Hi Boyd

On 28/03/07, Boyd Stephen Smith Jr. <[EMAIL PROTECTED]> wrote:
On Wednesday 28 March 2007, "Jeff Rollin" <[EMAIL PROTECTED]> wrote
about 'Re: SOLVED: Recover from LVM errors? (Was: Re: [gentoo-user] Help -
system reboots while compiling)':
> > > 1. Frankly, I'm not impressed with Linux in this case*. /var is not
> > > a "mission critical" filesystem in the sense that if it contains
> > > errors, it can still be mounted and the errors don't necessarily
> > > mean the system won't come up.
> >
> > [F]orcing a mount of a damaged filesystem is asking for trouble.
>
> It IS a bad idea, but it's not like I "forced" a mount; the system
> came up normally and functioned normally until it hit a damaged inode,
> whereupon it crashed with nary an indication of what had gone wrong.

Ah, yes, that's a problem.  What filesystem are you using?  I was fairly
sure ext2/3 tries to detect damage (even while r/w mounted) and force a
r/o re-mount or unmount.  [Not that that couldn't cause a freeze or
reboot, but at least it's conservative.]

The filesystem I am currently using on that partition is Reiserfs3, as
you suspected judging from what you say later. However, I am also
currently in the process of migrating all my reiserfs filesystems to
XFS. I have heard that it is unstable on X86 but I have not had any
problems with it (touchwood) to date except insofar as it is only
possible to grow xfs volumes, not shrink them. openSUSE (or is it
Novell?) certainly seem to be less keen on Reiserfs than they used to
be, judging from reports from about the beginning of the year.

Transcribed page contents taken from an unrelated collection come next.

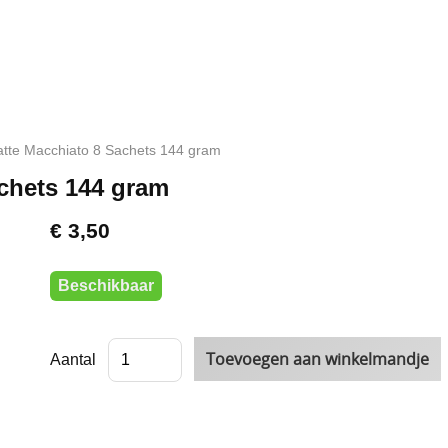
tte Macchiato 8 Sachets 144 gram
chets 144 gram
€ 3,50
Beschikbaar
Aantal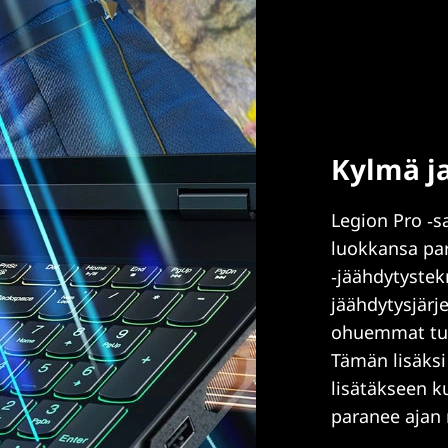
Kylmä ja
Legion Pro ‑s
luokkansa par
‑jäähdytystek
jäähdytysjär
ohuemmat tuu
Tämän lisäks
lisätäkseen ku
paranee ajan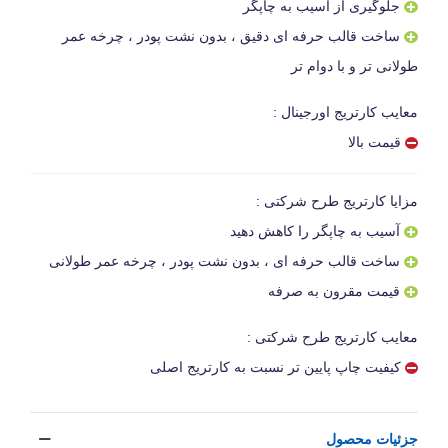
جلوگیری از آسیب به چاپگر
ساخت قالب حرفه ای دقیق ، بدون نشت پودر ، چرخه عمر
طولانی تر و با دوام تر
معایب کارتریج اورجینال :
قیمت بالا
مزایا کارتریج طرح شرکتی :
آسیب به چاپگر را کاهش دهید
ساخت قالب حرفه ای ، بدون نشت پودر ، چرخه عمر طولانی
قیمت مقرون به صرفه
معایب کارتریج طرح شرکتی :
کیفیت چاپ پایین تر نسبت به کارتریج اصلی
جزئیات محصول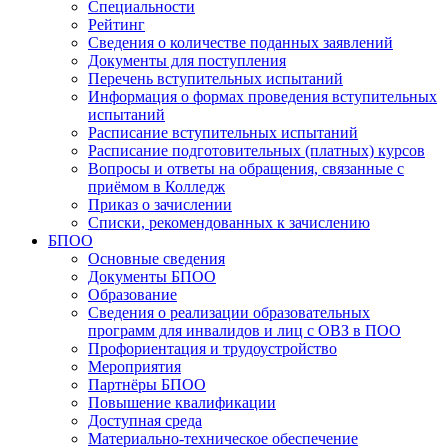
Специальности
Рейтинг
Сведения о количестве поданных заявлений
Документы для поступления
Перечень вступительных испытаний
Информация о формах проведения вступительных
испытаний
Расписание вступительных испытаний
Расписание подготовительных (платных) курсов
Вопросы и ответы на обращения, связанные с
приёмом в Колледж
Приказ о зачислении
Списки, рекомендованных к зачислению
БПОО
Основные сведения
Документы БПОО
Образование
Сведения о реализации образовательных
программ для инвалидов и лиц с ОВЗ в ПОО
Профориентация и трудоустройство
Мероприятия
Партнёры БПОО
Повышение квалификации
Доступная среда
Материально-техническое обеспечение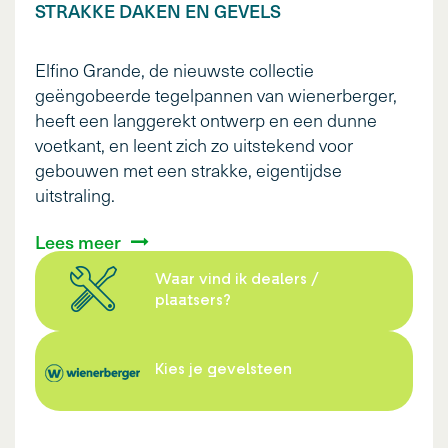
STRAKKE DAKEN EN GEVELS
Elfino Grande, de nieuwste collectie
geëngobeerde tegelpannen van wienerberger,
heeft een langgerekt ontwerp en een dunne
voetkant, en leent zich zo uitstekend voor
gebouwen met een strakke, eigentijdse
uitstraling.
Lees meer
Waar vind ik dealers /
plaatsers?
Kies je gevelsteen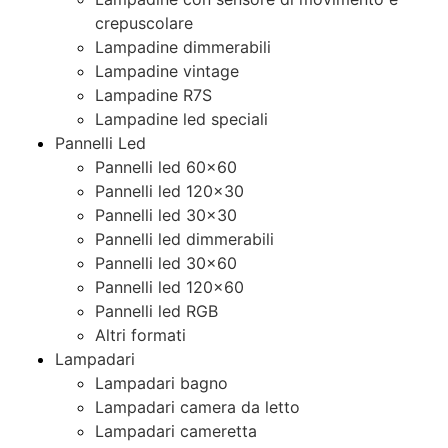
crepuscolare
Lampadine dimmerabili
Lampadine vintage
Lampadine R7S
Lampadine led speciali
Pannelli Led
Pannelli led 60×60
Pannelli led 120×30
Pannelli led 30×30
Pannelli led dimmerabili
Pannelli led 30×60
Pannelli led 120×60
Pannelli led RGB
Altri formati
Lampadari
Lampadari bagno
Lampadari camera da letto
Lampadari cameretta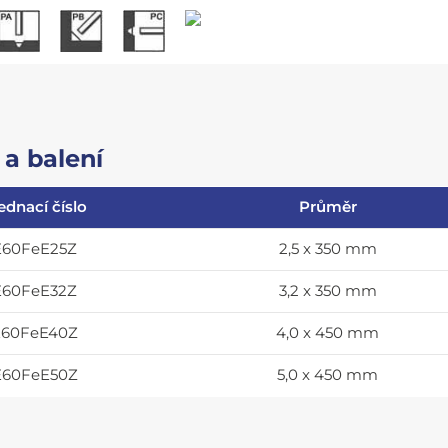
a balení
ednací číslo
Průměr
60FeE25Z
2,5 x 350 mm
60FeE32Z
3,2 x 350 mm
60FeE40Z
4,0 x 450 mm
60FeE50Z
5,0 x 450 mm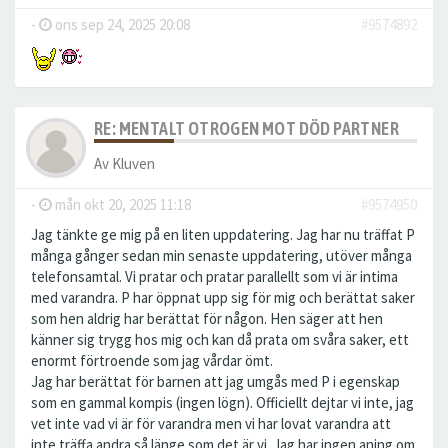
-
ons sep 24, 2025 20:08
#9574892
RE: MENTALT OTROGEN MOT DÖD PARTNER
Av
Kluven
-
mån okt 20, 2025 11:18
#9574950
Jag tänkte ge mig på en liten uppdatering. Jag har nu träffat P
många gånger sedan min senaste uppdatering, utöver många
telefonsamtal. Vi pratar och pratar parallellt som vi är intima
med varandra. P har öppnat upp sig för mig och berättat saker
som hen aldrig har berättat för någon. Hen säger att hen
känner sig trygg hos mig och kan då prata om svåra saker, ett
enormt förtroende som jag vårdar ömt.
Jag har berättat för barnen att jag umgås med P i egenskap
som en gammal kompis (ingen lögn). Officiellt dejtar vi inte, jag
vet inte vad vi är för varandra men vi har lovat varandra att
inte träffa andra så länge som det är vi. Jag har ingen aning om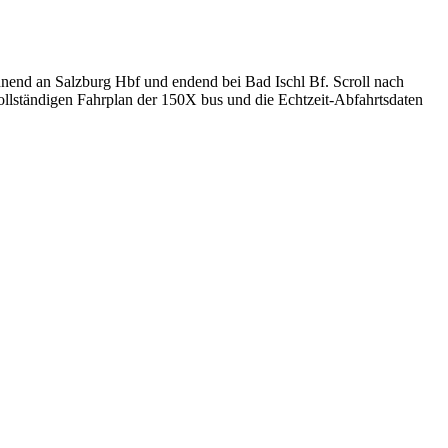
innend an Salzburg Hbf und endend bei Bad Ischl Bf. Scroll nach
ollständigen Fahrplan der 150X bus und die Echtzeit-Abfahrtsdaten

Reiserfs (and possibly others) is quite stupid, at least in this regard.
After the filesystem is mounted it performs basically zero sanity checks,
and always assumes the data provided by the block device is complete and
accurate.  It can't handle a slowly failing HD, and will almost assuredly
silently corrupt data on such a device.  This is one of the reasons some
people strongly recommend against reiserfs.  I still use it, but my
important data is on RAID6 (underneath LVM), so I can be fairly certain
the data received by the filesystem is good.

Yes, for this and other reasons I am moving away from it as I said.
Hopefully this disk is not "slowly failing", but sometimes we get
powercuts here and I suspect the damage occured on one of those
occasions.


/me is looking for a new favorite file system.

I have had no complaints with ext3, but do you have any thoughts on XFS?

Jeff
--
Q: What will happen in the Aftermath?

A: Impossible to tell, since we're still in the Beforemath.